State v. Hernandez
State v. Hernandez, 2020 UT App 58 (Mortensen, J.)
The defendant pulled into a parking lot that was frequented by men seeking prostitutes. He was in his car for less than one minute before an undercover officer approached him and solicited him. They discussed money and sex and agreed to meet in a certain spot. The police arrested the defendant as he drove away from the parking lot. The State charged the defendant with patronizing a prostitute. The defendant moved to dismiss the charge because he was entrapped. The district court granted the motion. The State appealed. The Utah Court of Appeals reversed, holding:
- Here, the district court incorrectly applied the objective standard. Looking through the lens of an objective standard, courts evaluate whether the methods used by the government created a substantial risk of inducing a person to commit an offense when that person was not otherwise inclined to commit it. Here, an officer posing as a prostitute wearing dingy clothes approached the defendant shortly after the defendant pulled his car into an area known for prostitution.
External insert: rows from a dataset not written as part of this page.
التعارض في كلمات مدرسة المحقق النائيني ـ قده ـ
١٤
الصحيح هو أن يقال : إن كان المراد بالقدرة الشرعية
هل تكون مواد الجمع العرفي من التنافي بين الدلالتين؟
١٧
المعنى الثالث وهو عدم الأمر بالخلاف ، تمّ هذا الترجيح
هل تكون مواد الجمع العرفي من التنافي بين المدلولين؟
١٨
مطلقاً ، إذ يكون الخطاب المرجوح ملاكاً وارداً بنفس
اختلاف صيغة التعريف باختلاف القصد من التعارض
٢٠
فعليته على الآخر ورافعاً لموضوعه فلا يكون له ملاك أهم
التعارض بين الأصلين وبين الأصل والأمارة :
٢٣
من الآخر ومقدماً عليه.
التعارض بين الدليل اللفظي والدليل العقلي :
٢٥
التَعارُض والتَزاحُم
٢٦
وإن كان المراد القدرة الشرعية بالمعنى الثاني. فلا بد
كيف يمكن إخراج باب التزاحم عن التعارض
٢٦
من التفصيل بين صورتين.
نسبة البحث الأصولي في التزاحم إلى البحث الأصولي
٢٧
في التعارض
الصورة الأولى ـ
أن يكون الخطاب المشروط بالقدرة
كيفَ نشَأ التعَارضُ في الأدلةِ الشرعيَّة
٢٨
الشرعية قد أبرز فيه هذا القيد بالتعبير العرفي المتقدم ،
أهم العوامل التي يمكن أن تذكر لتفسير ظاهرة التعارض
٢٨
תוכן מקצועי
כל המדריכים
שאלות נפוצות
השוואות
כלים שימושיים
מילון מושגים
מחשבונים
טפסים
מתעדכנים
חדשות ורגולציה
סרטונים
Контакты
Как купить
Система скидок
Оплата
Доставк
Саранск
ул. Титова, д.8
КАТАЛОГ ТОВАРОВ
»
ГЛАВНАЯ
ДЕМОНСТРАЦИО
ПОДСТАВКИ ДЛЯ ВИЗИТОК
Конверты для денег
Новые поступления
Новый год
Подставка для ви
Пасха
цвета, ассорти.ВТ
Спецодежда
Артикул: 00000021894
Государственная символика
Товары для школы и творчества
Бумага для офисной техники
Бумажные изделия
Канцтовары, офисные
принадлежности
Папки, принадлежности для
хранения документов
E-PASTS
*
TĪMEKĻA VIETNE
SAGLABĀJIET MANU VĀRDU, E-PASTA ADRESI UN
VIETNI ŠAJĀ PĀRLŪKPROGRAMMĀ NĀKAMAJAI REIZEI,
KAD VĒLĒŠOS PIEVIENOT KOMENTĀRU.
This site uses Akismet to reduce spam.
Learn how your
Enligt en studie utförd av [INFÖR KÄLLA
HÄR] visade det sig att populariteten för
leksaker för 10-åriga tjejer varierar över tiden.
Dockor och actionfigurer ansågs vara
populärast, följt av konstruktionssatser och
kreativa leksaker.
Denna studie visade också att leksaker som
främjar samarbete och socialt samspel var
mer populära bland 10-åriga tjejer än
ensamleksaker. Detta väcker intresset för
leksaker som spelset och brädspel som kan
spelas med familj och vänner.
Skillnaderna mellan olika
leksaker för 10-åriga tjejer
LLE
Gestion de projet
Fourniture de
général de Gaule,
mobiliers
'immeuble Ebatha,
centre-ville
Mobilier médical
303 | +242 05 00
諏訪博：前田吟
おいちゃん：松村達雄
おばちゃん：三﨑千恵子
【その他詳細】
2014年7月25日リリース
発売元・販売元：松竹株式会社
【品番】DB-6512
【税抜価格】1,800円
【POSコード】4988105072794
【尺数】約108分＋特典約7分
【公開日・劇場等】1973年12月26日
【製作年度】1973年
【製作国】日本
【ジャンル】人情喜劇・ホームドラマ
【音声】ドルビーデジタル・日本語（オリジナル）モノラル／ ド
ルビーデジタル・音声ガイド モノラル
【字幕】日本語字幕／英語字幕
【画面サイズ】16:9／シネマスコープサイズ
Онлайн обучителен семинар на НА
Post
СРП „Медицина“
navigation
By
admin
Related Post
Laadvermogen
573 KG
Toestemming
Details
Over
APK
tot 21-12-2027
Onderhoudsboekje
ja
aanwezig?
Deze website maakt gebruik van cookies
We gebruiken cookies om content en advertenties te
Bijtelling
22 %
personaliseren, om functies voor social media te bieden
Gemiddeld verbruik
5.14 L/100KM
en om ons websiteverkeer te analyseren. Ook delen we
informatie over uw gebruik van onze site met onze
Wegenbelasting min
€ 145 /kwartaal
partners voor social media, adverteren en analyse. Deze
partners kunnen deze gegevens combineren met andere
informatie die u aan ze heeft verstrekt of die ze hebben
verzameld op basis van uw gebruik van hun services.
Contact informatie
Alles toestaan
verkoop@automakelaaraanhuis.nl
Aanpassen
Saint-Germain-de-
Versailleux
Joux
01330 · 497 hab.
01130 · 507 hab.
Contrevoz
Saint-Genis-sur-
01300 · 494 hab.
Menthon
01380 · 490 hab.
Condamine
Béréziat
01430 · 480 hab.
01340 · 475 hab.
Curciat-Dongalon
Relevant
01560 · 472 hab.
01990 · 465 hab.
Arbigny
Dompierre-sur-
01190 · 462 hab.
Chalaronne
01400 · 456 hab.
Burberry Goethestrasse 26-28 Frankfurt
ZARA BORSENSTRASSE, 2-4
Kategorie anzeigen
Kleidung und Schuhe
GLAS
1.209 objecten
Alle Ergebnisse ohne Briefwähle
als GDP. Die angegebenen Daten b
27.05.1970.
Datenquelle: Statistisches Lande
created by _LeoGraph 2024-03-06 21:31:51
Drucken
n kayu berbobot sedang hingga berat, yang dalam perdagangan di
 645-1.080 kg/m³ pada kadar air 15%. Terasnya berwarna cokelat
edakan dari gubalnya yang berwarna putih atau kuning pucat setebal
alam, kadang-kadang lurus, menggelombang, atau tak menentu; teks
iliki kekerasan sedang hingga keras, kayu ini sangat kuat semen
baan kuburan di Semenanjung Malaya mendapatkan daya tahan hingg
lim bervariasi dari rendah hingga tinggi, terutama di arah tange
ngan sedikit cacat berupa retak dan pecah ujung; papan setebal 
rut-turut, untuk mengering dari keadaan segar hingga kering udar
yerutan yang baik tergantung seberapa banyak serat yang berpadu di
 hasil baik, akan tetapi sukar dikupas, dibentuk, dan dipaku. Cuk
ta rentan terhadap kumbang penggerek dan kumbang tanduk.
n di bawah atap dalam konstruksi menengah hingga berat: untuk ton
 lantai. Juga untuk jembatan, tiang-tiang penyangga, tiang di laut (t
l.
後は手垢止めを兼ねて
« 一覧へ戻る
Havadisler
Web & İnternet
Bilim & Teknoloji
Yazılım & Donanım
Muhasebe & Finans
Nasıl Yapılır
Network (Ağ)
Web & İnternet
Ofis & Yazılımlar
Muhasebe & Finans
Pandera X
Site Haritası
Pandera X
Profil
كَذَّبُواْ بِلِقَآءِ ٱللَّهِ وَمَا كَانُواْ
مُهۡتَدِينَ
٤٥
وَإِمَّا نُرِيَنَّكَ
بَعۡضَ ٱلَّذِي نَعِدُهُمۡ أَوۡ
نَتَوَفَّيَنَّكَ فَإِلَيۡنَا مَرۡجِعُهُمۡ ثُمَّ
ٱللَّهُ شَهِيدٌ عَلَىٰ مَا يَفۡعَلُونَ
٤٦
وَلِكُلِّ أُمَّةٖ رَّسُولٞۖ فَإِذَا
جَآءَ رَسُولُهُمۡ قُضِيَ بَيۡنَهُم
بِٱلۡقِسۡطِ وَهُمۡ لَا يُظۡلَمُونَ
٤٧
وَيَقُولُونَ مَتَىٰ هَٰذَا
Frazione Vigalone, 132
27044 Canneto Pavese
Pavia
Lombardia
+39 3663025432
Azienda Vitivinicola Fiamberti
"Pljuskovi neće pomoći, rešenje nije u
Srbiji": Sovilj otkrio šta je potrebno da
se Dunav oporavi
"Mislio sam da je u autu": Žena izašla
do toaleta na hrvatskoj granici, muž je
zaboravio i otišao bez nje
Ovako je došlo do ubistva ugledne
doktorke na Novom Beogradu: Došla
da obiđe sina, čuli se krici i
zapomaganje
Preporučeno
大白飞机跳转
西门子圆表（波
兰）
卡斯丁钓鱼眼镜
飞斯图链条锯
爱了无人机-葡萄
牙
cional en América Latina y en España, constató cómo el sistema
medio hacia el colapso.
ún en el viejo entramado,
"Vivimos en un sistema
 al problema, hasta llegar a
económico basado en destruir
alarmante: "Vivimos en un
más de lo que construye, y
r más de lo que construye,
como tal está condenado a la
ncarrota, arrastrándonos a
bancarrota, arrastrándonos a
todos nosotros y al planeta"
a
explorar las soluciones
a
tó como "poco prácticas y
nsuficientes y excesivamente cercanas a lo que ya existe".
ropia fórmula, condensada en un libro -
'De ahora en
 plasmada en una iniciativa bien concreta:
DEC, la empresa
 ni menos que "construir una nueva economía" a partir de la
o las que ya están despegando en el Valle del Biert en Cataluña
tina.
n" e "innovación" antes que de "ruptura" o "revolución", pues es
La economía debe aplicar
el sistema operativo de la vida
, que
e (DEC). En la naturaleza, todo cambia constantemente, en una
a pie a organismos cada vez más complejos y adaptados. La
The officer asked the defendant if he was looking for a date, and after the defendant responded affirmatively, the detective proceeded to solicit sex for payment in explicit terms. The detective gave the defendant an opportunity to desist when she denied his first offer. But then the detective accepted his second offer. Under these facts, the Court could not conclude as a matter of law that the government employed prohibited methods of inducement.
- Under the facts here, an entrapment defense is not sure to leave all reasonable minds with a reasonable doubt as to whether the defendant acted on his own inclination. Instead, the facts shown prove that the government merely afforded the defendant the opportunity to commit the offense.